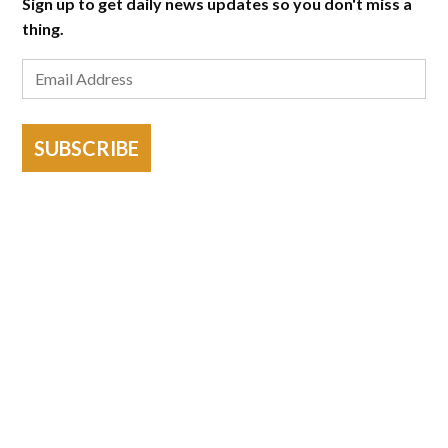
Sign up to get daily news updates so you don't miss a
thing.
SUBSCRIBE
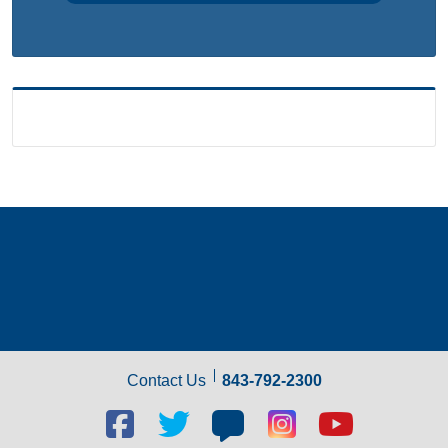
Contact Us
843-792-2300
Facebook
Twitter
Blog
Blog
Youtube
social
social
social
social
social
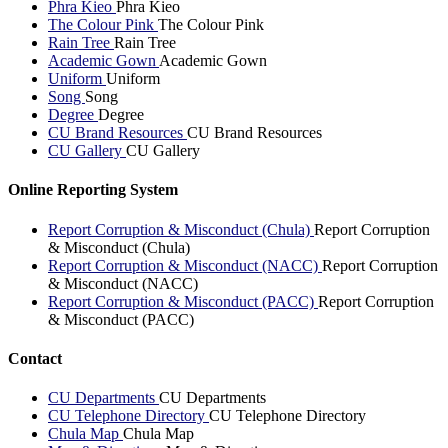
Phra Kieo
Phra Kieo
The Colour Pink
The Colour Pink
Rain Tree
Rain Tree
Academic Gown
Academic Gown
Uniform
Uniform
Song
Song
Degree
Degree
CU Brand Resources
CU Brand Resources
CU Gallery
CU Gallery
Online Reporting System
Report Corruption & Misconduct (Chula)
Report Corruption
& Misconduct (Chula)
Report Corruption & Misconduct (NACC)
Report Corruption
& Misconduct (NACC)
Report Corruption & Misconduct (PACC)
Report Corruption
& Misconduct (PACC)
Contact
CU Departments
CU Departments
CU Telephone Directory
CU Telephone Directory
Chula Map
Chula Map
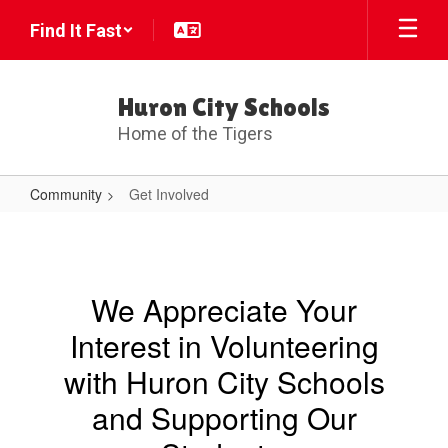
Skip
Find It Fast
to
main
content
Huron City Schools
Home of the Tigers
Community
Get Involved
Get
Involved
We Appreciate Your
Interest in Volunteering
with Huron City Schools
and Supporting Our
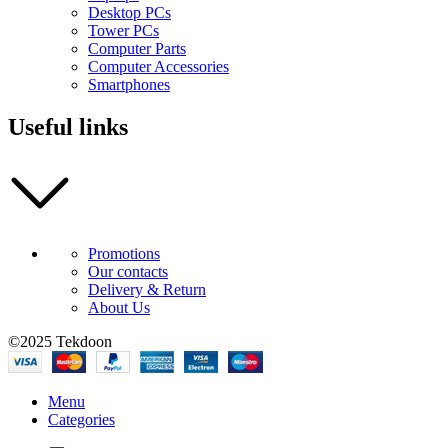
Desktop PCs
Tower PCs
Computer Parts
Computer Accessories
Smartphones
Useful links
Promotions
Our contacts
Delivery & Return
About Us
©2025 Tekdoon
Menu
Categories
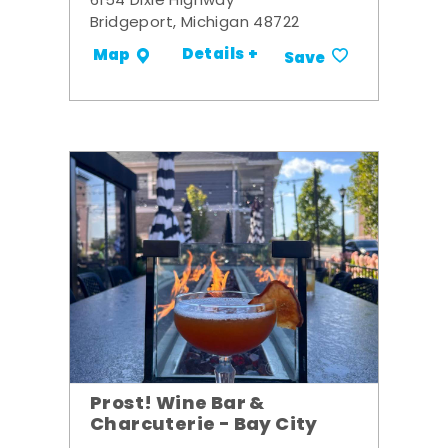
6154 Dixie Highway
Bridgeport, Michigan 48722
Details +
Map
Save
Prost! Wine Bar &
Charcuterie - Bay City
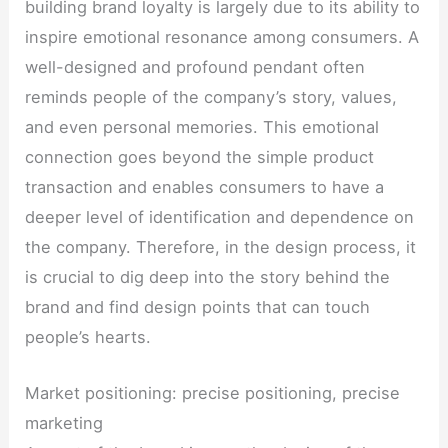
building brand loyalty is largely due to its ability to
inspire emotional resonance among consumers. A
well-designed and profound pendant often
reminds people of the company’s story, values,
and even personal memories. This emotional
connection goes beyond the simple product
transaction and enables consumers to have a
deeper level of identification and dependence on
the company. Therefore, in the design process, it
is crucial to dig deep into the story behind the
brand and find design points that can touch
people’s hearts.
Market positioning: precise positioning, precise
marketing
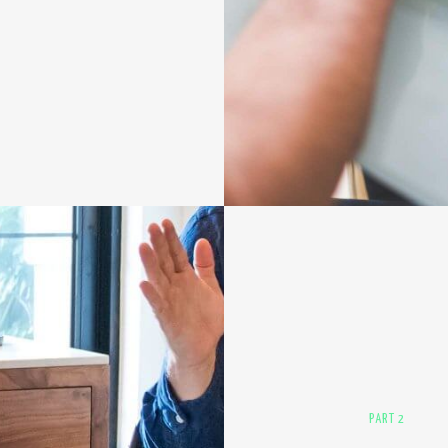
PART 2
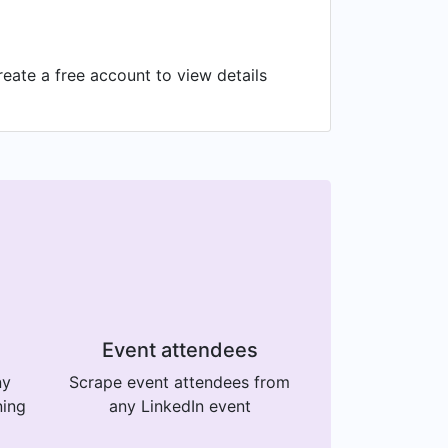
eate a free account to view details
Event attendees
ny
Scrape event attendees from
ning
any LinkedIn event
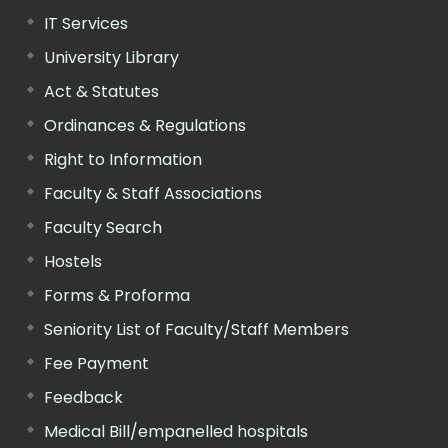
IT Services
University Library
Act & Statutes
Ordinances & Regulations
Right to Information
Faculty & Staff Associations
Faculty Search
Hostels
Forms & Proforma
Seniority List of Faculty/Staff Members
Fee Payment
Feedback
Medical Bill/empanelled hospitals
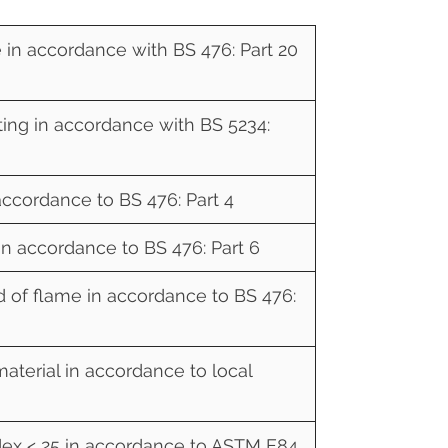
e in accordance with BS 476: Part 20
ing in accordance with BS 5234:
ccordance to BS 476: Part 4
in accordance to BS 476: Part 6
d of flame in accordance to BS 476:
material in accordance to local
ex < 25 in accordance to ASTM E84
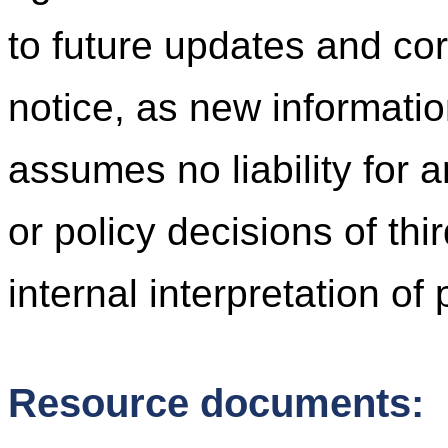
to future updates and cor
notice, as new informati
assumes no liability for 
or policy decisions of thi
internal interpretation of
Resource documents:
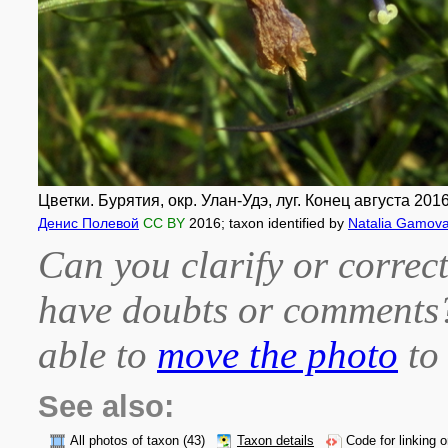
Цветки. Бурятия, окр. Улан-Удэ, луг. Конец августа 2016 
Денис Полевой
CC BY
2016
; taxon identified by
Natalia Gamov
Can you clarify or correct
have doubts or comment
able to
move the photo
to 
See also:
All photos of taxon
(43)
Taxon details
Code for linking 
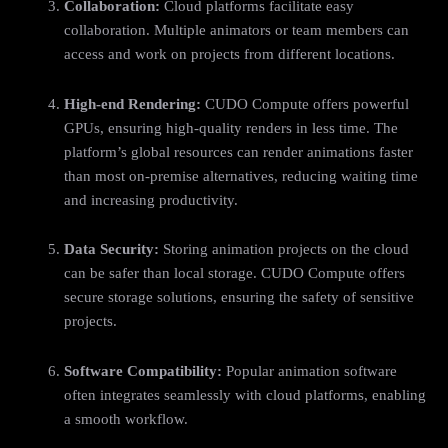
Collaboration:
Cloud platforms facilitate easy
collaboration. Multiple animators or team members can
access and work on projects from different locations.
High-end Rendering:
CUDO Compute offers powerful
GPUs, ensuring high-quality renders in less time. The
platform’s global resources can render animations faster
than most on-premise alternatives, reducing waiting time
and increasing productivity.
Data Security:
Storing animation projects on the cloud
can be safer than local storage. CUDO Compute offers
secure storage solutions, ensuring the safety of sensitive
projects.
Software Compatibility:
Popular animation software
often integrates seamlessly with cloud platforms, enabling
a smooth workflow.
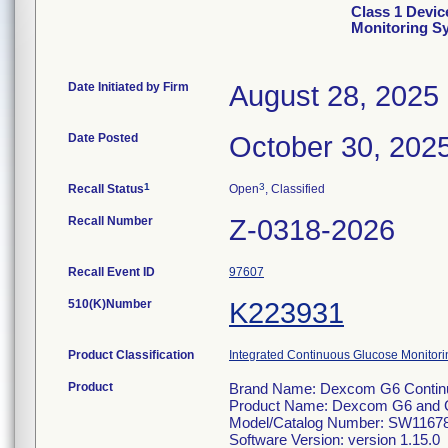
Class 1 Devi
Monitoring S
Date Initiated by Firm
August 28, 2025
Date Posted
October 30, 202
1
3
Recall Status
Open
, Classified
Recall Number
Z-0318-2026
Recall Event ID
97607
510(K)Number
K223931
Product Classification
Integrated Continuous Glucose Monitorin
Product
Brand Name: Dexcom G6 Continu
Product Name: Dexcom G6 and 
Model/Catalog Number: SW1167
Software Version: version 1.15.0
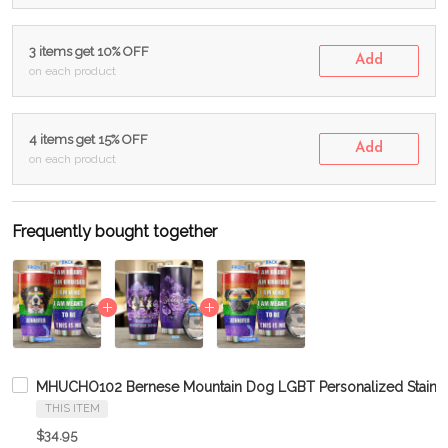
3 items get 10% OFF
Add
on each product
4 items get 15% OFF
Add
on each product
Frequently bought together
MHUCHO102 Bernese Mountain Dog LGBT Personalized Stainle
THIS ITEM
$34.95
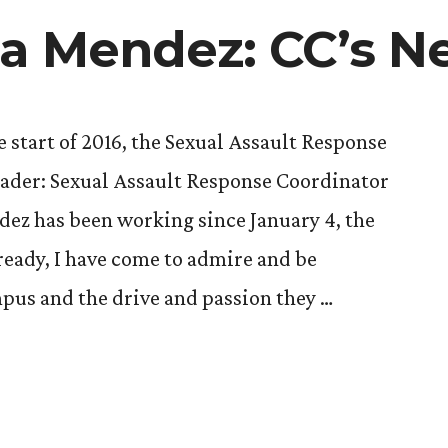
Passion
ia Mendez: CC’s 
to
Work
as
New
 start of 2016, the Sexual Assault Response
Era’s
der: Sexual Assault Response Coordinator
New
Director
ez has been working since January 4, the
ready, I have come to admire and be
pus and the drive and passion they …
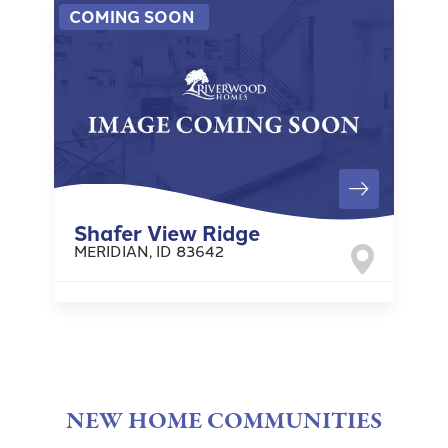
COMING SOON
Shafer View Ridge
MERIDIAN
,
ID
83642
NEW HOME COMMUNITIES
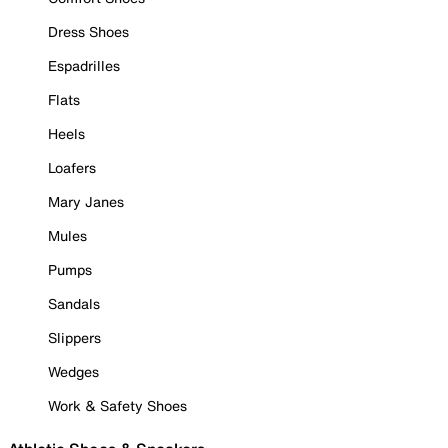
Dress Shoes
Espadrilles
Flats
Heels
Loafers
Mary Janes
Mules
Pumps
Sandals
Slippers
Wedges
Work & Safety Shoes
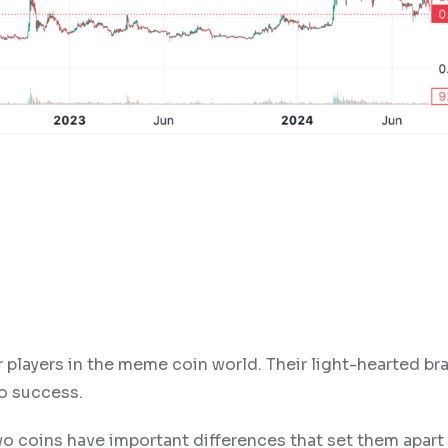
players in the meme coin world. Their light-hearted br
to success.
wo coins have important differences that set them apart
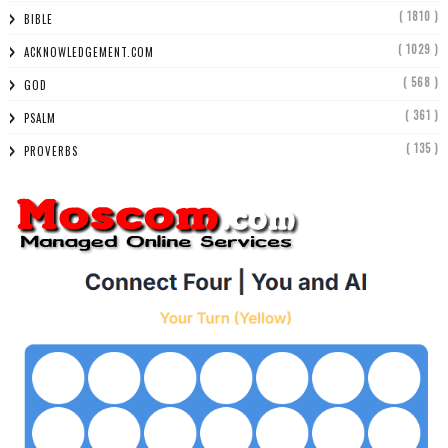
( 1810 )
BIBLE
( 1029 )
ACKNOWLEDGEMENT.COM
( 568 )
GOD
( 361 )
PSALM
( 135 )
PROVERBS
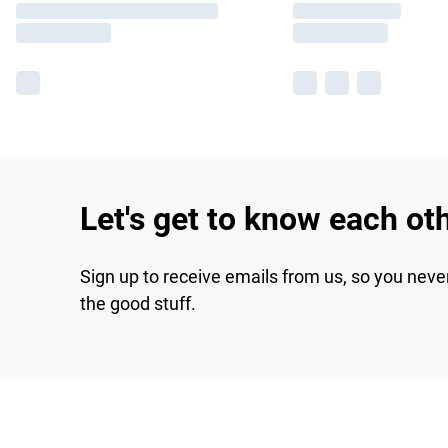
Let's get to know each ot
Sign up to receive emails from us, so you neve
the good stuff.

____

__WORK TO COMPLETE__.
Give back, exactly and without pictures, the stretch of the records above from the line containing "deeper level of" through the line containing "Forms & Proforma", with both end lines included.

__EXPECTED ANSWER__.
deeper level of identification and dependence on
the company. Therefore, in the design process, it
is crucial to dig deep into the story behind the
brand and find design points that can touch
people’s hearts.
Market positioning: precise positioning, precise
marketing
PART 2
eate a free account to view details
Event attendees
ny
Scrape event attendees from
ning
any LinkedIn event
IT Services
University Library
Act & Statutes
Ordinances & Regulations
Right to Information
Faculty & Staff Associations
Faculty Search
Hostels
Forms & Proforma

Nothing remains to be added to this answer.